We have estimated elemental abundances of the planetary nebula Hen2-436 in the Sagittarius ( Sgr ) spheroidal dwarf galaxy using ESO/VLT FORS2 , Magellan/MMIRS , and Spitzer /IRS spectra .
We have detected candidates of fluorine [ F ii ] \lambda 4790 , krypton [ Kr iii ] \lambda 6826 , and phosphorus [ P ii ] \lambda 7875 lines and successfully estimated the abundances of these elements ( [ F/H ] =+1.23 , [ Kr/H ] =+0.26 , [ P/H ] =+0.26 ) for the first time .
These elements are known to be synthesized by neutron capture process in the He-rich intershell during the thermally pulsing AGB phase .
We present a relation between C , F , P , and Kr abundances among PNe and C-rich stars .
The detections of F and Kr in Hen2-436 support the idea that F and Kr together with C are synthesized in the same layer and brought to the surface by the third dredge-up .

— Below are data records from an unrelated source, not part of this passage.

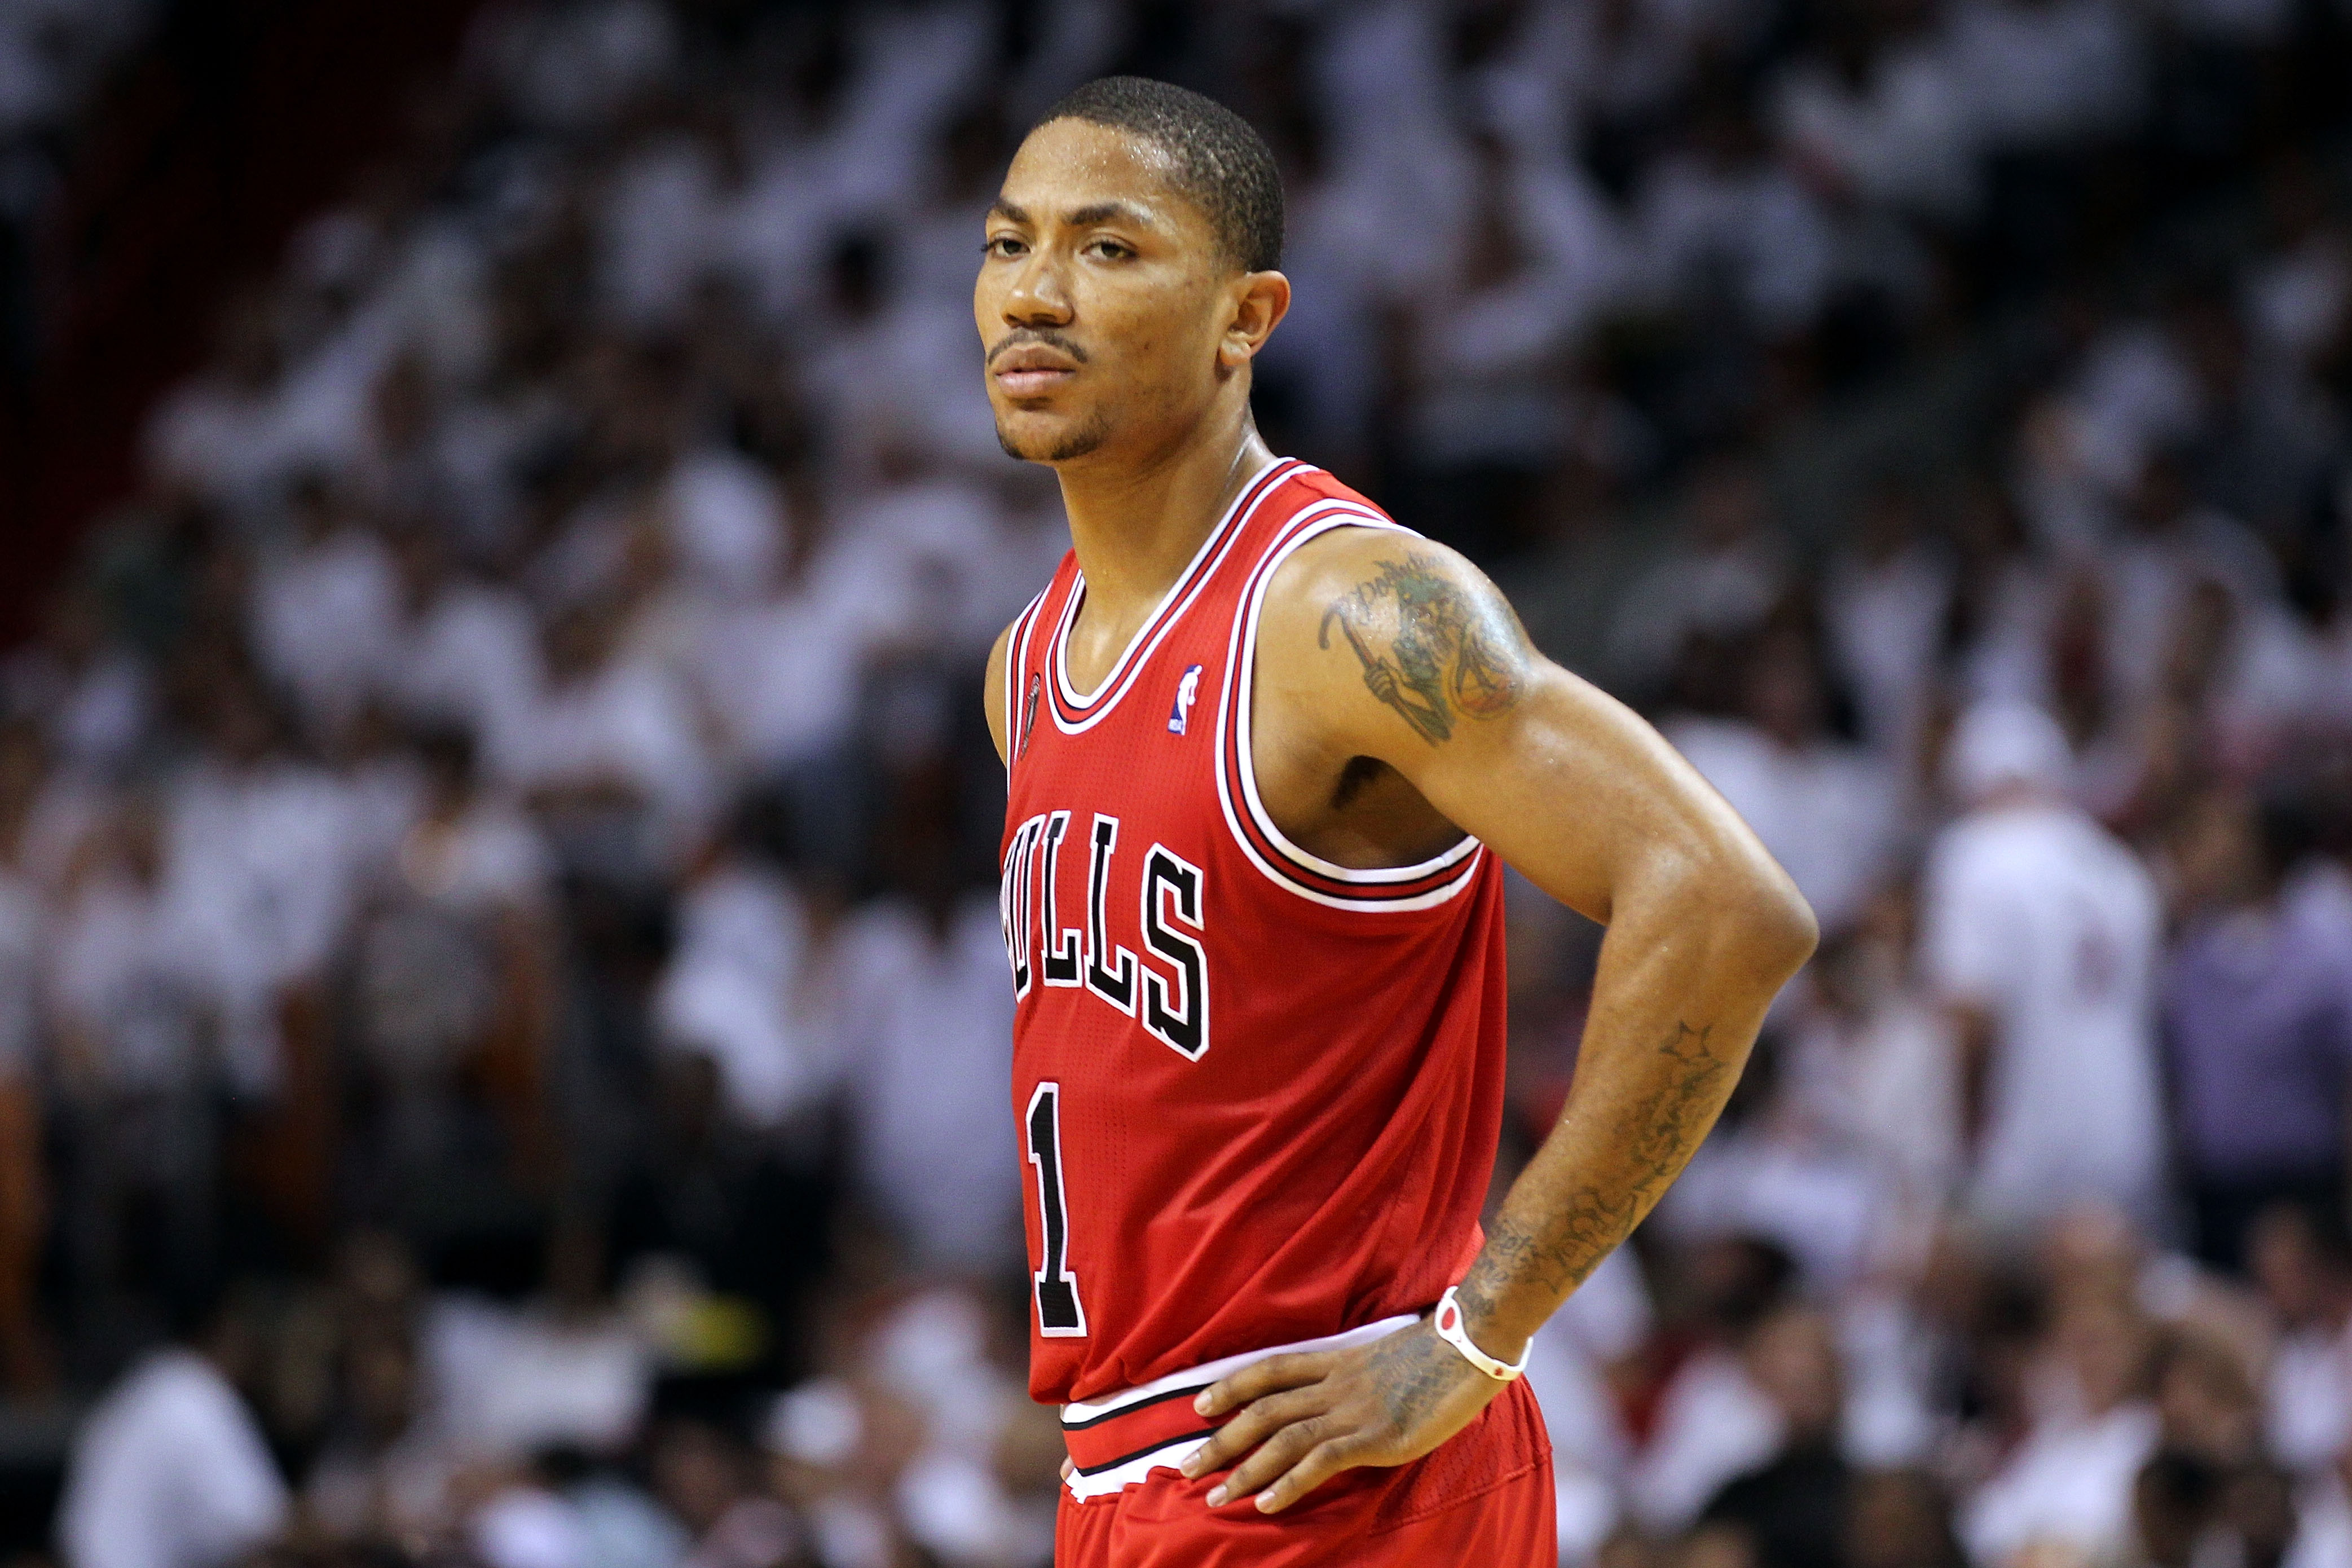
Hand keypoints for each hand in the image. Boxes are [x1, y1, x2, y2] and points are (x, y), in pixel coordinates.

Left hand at [1176, 1318, 1505, 1512]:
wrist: (1474, 1343)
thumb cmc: (1442, 1351)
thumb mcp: (1390, 1355)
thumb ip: (1363, 1373)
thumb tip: (1356, 1387)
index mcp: (1338, 1360)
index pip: (1270, 1370)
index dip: (1232, 1386)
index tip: (1200, 1404)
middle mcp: (1336, 1383)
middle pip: (1263, 1407)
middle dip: (1221, 1438)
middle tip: (1186, 1465)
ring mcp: (1353, 1409)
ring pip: (1282, 1436)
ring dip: (1243, 1468)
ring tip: (1215, 1496)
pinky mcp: (1376, 1436)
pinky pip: (1320, 1460)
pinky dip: (1289, 1483)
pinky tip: (1267, 1504)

We have detected N ii and O ii optical recombination lines ( ORLs ) and derived the N ^ { 2 + } and O ^ { 2 + } abundances .
The discrepancy between the abundance derived from the oxygen ORL and that derived from the collisionally excited line is > 1 dex .
To investigate the status of the central star of the PN , nebula condition , and dust properties , we construct a theoretical spectral energy distribution ( SED ) model to match the observed SED with Cloudy .
By comparing the derived luminosity and temperature of the central star with theoretical evolutionary tracks , we conclude that the initial mass of the progenitor is likely to be \sim 1.5-2.0 M _ { \odot } and the age is \sim 3000 yr after the AGB phase .
The observed elemental abundances of Hen2-436 can be explained by a theoretical nucleosynthesis model with a star of initial mass 2.25 M _ { \odot } , Z =0.008 and LMC compositions .
We have estimated the dust mass to be 2.9 \times 10 ^ { -4 } M _ { \odot } ( amorphous carbon only ) or 4.0 \times 10 ^ { -4 } M _ { \odot } ( amorphous carbon and PAH ) .
Based on the assumption that most of the observed dust is formed during the last two thermal pulses and the dust-to-gas mass ratio is 5.58 \times 10 ^ { -3 } , the dust mass-loss rate and the total mass-loss rate are < 3.1 \times 10 ^ { -8 } M _ { \odot } yr ^ { -1 } and < 5.5 \times 10 ^ { -6 } M _ { \odot } yr ^ { -1 } , respectively .
Our estimated dust mass-loss rate is comparable to a Sgr dwarf galaxy AGB star with similar metallicity and luminosity .